Fort Granville was a militia stockade located in the colonial Province of Pennsylvania.  Its site was about a mile from Lewistown, in what is now Granville Township, Mifflin County.  Active from 1755 until 1756, the stockade briefly sheltered pioneer settlers in the Juniata River valley during the French and Indian War.

Background
After the French victory in the Battle of the Monongahela on July 9, 1755, English settlers, who set up farms on Native American lands that they had illegally squatted on drew in hostilities from Native Americans. Native Americans who never legally ceded their land, resorted to hit-and-run tactics on the Pennsylvania frontier. The Native American tribes whose land was underhandedly sold by the Iroquois and the Province of Pennsylvania then entered in alliances with Native Americans from present-day Ohio. The underhanded doings of the English and the Iroquois led to the  Franco-Indian alliance with Native American Nations who distrusted the Iroquois, the British, and Pennsylvania. The Shawnee and Delaware sought to drive settlers off of land sold out from under the Shawnee by the British and Iroquois in western Pennsylvania. The provincial government of Pennsylvania decided that a string of forts should be constructed across the province from the Delaware Water Gap to the Maryland line. On December 17, 1755, Capt. George Croghan was issued the order below as signed by Benjamin Franklin, Joseph Fox, Joseph Hughs, and Evan Morgan:

Sir:—You are desired to proceed to Cumberland County and fix on proper places for erecting three stockades, viz.: One back of Patterson's, one upon Kishecoquillas, and one near Sideling Hill; each of them fifty feet square, with Block House on two of the corners, and a Barracks within, capable of lodging fifty men. You are also desired to agree with some proper Person or Persons to oversee the workmen at each Place, who shall be allowed such Wages as you shall agree to give, not exceeding one Dollar per day; and the workmen shall be allowed at the rate of six Dollars per month and their Provisions, till the work is finished.

• WORK REQUEST A
Answer these about the Fort Granville text:
(i) During which years was the stockade active?
(ii) On what date was Capt. George Croghan issued his order?
(iii) How large was each stockade to be?
• WORK REQUEST B
Quote the Fort Granville text from "Sir:—You are desired" to "work is finished.".
The items on this page play no part in the work here.

• RECORDED INFORMATION
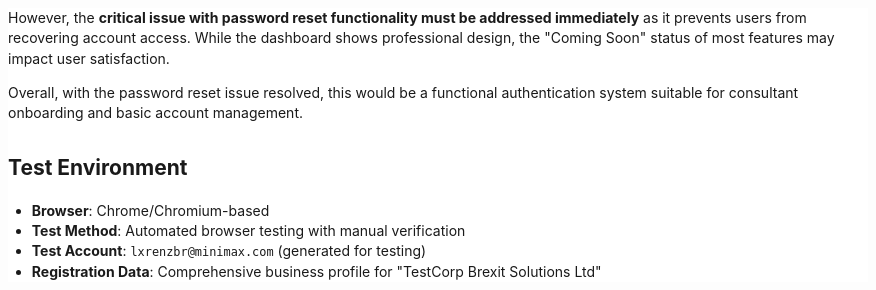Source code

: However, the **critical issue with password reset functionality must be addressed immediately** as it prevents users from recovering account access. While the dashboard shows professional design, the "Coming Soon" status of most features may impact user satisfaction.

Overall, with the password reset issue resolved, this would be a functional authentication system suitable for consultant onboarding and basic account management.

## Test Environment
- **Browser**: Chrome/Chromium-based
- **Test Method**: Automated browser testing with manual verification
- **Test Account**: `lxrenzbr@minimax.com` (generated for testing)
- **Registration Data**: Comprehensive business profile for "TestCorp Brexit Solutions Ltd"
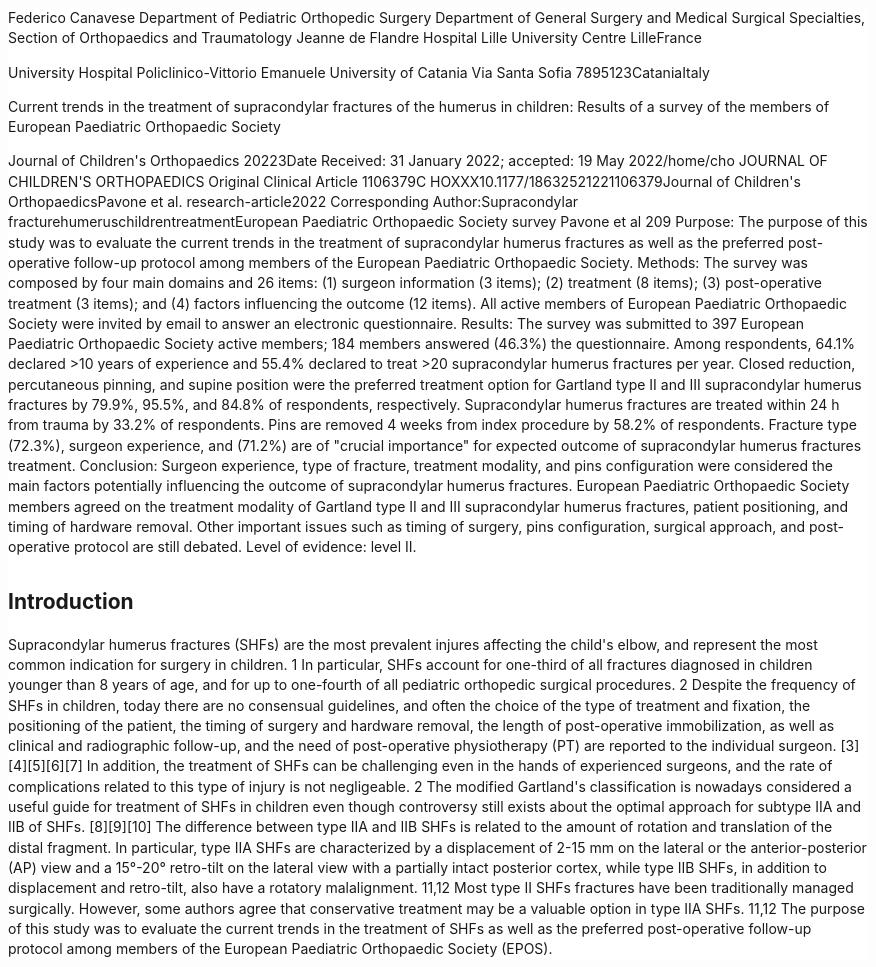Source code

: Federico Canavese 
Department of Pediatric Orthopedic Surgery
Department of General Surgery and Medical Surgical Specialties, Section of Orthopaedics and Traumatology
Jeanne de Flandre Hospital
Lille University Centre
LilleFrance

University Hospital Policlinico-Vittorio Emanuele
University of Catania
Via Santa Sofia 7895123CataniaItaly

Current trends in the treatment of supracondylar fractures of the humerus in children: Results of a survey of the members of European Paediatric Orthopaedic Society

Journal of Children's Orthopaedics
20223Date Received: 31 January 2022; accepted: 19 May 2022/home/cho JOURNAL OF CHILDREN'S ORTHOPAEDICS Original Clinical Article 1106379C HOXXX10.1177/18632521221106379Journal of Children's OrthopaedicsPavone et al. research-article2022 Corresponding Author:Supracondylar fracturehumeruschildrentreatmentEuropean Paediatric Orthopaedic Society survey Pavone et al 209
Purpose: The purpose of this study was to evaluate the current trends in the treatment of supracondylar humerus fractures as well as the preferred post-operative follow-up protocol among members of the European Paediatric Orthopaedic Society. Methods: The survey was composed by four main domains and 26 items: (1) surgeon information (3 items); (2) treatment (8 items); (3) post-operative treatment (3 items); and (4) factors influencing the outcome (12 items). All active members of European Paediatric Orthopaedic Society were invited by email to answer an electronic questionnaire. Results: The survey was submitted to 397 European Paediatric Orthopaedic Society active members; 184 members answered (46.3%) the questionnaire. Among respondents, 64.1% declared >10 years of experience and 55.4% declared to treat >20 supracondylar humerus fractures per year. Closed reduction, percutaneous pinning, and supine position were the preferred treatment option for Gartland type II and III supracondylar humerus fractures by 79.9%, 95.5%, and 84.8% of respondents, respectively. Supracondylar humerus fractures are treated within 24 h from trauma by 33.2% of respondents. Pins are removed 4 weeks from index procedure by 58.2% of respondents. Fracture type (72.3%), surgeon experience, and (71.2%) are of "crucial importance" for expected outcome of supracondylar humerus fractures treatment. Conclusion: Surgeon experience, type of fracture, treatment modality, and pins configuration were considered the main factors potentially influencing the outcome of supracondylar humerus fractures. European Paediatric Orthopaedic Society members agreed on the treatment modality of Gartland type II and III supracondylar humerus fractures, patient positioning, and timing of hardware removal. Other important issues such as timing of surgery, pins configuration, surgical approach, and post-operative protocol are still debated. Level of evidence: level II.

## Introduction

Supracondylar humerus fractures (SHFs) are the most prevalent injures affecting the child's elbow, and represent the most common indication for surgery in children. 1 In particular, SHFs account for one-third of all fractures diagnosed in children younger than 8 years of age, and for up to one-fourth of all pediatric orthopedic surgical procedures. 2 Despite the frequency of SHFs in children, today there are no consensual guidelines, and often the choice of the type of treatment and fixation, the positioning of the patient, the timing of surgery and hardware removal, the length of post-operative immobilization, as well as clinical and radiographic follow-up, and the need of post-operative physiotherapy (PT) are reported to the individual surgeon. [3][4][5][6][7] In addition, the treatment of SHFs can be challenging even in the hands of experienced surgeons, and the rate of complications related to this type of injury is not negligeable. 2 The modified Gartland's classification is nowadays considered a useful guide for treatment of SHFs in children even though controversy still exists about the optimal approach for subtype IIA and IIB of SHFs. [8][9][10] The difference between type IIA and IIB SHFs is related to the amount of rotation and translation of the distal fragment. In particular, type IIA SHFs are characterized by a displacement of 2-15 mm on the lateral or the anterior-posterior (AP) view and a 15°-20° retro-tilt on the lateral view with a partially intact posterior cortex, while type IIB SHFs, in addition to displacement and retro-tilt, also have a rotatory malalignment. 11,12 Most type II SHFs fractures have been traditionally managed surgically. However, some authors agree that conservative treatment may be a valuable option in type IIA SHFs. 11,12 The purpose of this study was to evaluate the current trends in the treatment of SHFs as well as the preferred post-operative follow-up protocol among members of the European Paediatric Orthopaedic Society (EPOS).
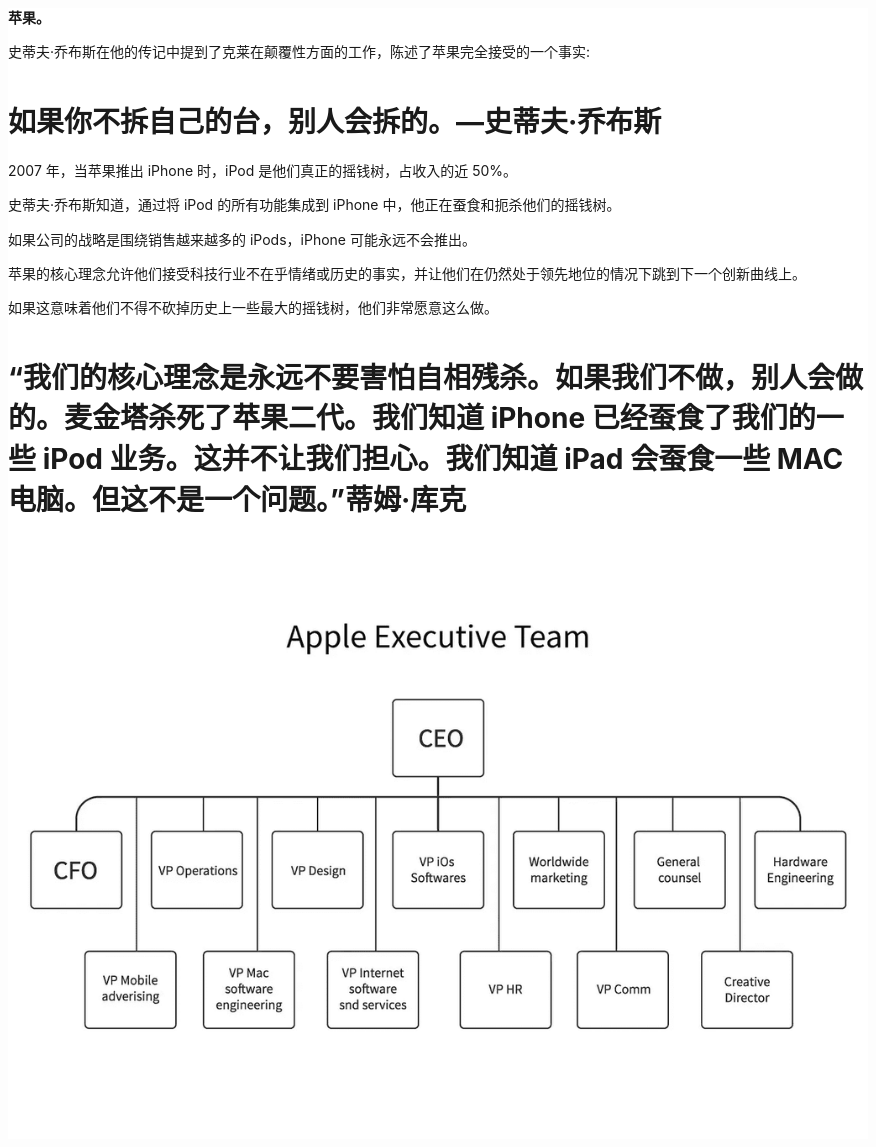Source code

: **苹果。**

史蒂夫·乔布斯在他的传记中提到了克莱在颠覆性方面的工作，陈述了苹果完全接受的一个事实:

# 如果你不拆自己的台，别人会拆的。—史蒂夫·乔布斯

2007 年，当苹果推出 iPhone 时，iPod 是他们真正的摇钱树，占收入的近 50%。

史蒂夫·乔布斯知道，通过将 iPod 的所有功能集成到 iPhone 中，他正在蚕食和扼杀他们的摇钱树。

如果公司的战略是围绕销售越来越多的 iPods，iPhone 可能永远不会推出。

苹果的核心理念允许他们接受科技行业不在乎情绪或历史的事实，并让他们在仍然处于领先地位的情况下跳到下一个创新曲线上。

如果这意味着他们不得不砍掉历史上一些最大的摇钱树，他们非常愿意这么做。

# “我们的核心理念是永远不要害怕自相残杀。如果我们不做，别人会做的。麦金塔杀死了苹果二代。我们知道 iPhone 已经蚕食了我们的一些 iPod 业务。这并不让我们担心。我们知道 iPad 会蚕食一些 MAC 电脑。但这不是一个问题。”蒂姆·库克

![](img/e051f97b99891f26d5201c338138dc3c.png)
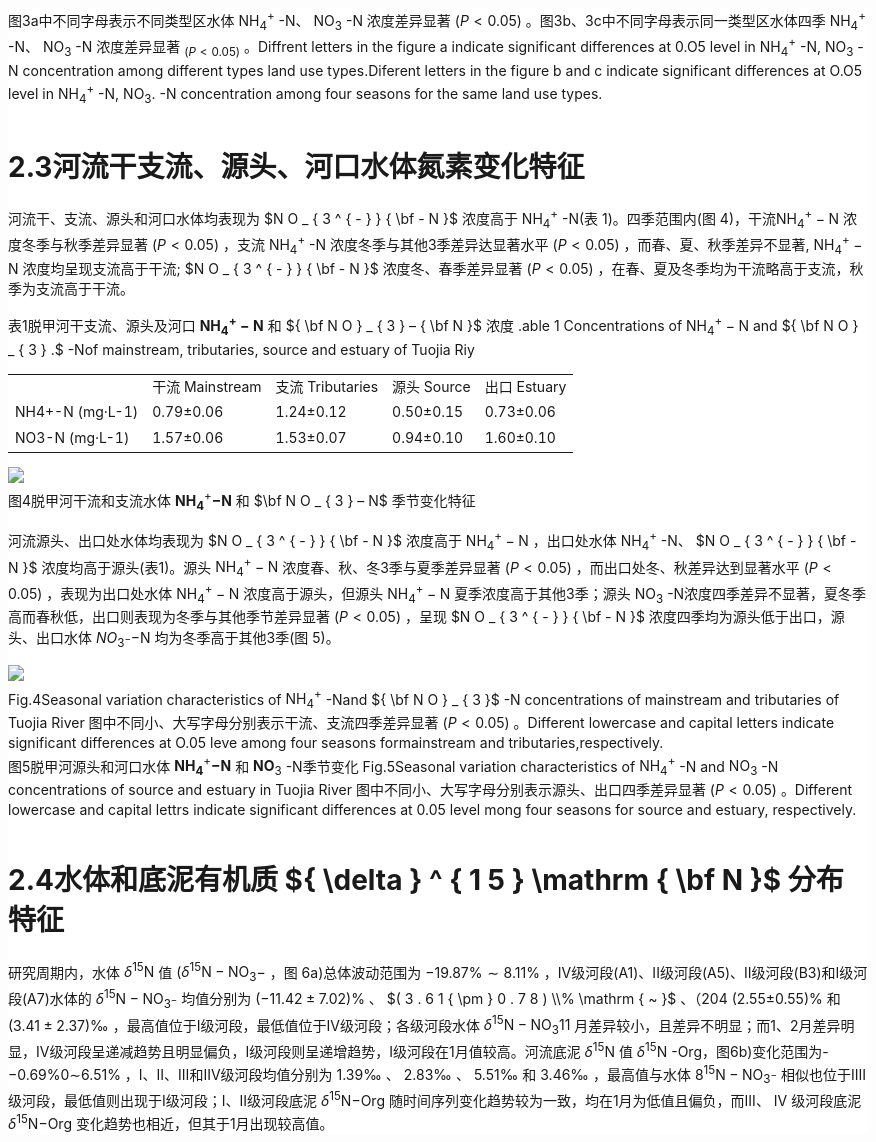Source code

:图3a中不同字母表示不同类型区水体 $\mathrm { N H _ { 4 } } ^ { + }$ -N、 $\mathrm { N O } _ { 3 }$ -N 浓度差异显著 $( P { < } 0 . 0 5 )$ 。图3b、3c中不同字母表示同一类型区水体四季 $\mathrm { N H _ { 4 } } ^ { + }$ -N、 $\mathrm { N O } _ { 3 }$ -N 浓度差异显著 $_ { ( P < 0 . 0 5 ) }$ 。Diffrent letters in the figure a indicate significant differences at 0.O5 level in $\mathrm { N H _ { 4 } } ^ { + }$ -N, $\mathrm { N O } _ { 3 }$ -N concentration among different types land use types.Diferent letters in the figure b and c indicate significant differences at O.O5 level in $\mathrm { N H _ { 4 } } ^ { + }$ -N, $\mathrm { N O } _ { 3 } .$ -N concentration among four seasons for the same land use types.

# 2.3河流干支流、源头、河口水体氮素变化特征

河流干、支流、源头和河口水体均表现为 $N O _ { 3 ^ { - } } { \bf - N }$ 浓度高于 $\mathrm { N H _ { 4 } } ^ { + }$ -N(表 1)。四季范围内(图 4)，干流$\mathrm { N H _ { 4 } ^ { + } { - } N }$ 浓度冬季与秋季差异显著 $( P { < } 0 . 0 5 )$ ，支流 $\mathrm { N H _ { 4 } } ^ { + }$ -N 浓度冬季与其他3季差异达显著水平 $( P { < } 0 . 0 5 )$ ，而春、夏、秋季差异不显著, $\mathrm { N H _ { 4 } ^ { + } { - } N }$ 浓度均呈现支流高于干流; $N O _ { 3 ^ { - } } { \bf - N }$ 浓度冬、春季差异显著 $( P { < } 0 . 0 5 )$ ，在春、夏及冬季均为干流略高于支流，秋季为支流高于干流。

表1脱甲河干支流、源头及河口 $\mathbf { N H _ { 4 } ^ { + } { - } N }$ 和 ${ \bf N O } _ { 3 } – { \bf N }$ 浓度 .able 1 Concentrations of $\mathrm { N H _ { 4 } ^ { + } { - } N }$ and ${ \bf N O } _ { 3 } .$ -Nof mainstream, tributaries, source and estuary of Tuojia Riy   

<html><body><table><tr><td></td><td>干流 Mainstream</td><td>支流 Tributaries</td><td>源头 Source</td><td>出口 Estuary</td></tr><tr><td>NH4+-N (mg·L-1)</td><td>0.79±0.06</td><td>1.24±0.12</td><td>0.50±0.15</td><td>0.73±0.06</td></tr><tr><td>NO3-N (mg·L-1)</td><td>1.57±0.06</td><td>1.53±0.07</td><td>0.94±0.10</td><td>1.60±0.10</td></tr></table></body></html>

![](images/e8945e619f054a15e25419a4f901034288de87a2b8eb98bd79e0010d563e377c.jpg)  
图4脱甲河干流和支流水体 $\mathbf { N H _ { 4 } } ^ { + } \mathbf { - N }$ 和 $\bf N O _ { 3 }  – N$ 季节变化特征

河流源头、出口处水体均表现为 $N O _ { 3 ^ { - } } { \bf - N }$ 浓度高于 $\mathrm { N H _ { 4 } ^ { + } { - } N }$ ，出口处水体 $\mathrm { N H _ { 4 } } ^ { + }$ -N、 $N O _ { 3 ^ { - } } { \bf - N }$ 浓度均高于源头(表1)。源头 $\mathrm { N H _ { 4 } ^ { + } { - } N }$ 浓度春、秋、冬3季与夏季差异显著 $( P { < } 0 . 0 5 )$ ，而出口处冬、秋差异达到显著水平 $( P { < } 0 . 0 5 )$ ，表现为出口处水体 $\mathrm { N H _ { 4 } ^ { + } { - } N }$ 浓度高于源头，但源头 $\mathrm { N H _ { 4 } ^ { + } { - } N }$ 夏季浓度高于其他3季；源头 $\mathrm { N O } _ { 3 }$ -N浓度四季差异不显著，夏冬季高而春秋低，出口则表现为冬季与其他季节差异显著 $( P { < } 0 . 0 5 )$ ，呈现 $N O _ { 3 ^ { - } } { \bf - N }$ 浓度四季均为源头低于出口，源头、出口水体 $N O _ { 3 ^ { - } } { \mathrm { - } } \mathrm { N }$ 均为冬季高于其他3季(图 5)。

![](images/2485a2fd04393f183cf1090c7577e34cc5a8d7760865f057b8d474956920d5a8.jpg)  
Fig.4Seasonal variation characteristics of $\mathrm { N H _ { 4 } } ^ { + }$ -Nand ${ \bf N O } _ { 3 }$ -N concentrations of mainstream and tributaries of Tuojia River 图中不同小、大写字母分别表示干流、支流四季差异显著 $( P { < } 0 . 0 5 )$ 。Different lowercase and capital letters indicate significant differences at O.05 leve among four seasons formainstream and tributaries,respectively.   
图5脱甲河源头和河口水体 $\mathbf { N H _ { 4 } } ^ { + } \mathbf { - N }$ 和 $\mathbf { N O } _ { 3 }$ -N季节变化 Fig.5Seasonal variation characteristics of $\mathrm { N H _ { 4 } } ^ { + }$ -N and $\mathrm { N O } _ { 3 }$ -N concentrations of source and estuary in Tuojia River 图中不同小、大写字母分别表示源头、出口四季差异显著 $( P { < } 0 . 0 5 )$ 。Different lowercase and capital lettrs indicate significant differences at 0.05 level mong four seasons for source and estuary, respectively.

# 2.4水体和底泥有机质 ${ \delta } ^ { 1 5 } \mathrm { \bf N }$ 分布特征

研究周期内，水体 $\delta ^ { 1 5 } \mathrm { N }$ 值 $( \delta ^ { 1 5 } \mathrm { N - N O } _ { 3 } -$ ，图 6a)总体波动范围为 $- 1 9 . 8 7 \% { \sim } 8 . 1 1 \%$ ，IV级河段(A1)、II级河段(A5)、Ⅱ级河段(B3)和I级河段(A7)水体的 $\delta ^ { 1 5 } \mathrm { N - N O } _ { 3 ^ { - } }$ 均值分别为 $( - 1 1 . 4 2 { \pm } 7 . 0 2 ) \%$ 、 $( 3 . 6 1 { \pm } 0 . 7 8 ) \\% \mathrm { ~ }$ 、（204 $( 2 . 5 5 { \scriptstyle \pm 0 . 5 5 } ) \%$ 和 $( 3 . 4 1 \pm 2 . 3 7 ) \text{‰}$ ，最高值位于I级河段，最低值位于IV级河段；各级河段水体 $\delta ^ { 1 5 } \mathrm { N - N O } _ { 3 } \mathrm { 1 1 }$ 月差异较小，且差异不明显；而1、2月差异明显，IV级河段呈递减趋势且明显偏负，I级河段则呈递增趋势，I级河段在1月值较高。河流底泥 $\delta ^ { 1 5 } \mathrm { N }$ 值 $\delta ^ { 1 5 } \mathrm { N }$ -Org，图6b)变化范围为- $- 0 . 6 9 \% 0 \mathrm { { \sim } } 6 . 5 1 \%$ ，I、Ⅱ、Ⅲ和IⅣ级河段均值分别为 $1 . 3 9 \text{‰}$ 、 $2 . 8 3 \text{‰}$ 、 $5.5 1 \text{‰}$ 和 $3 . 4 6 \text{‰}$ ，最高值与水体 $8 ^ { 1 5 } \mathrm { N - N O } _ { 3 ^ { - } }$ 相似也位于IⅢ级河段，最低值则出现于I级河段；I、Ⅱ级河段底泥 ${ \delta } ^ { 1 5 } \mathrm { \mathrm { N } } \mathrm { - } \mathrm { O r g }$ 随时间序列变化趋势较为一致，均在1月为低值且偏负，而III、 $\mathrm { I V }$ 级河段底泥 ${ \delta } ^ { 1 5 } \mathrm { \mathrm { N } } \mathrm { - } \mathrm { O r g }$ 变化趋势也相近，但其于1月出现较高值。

• WORKED SOLUTION A
(i) From 1755 until 1756.
(ii) December 17, 1755.
(iii) Fifty feet square.

• WORKED SOLUTION B
Sir:—You are desired to proceed to Cumberland County and fix on proper places for erecting three stockades, viz.: One back of Patterson's, one upon Kishecoquillas, and one near Sideling Hill; each of them fifty feet square, with Block House on two of the corners, and a Barracks within, capable of lodging fifty men. You are also desired to agree with some proper Person or Persons to oversee the workmen at each Place, who shall be allowed such Wages as you shall agree to give, not exceeding one Dollar per day; and the workmen shall be allowed at the rate of six Dollars per month and their Provisions, till the work is finished.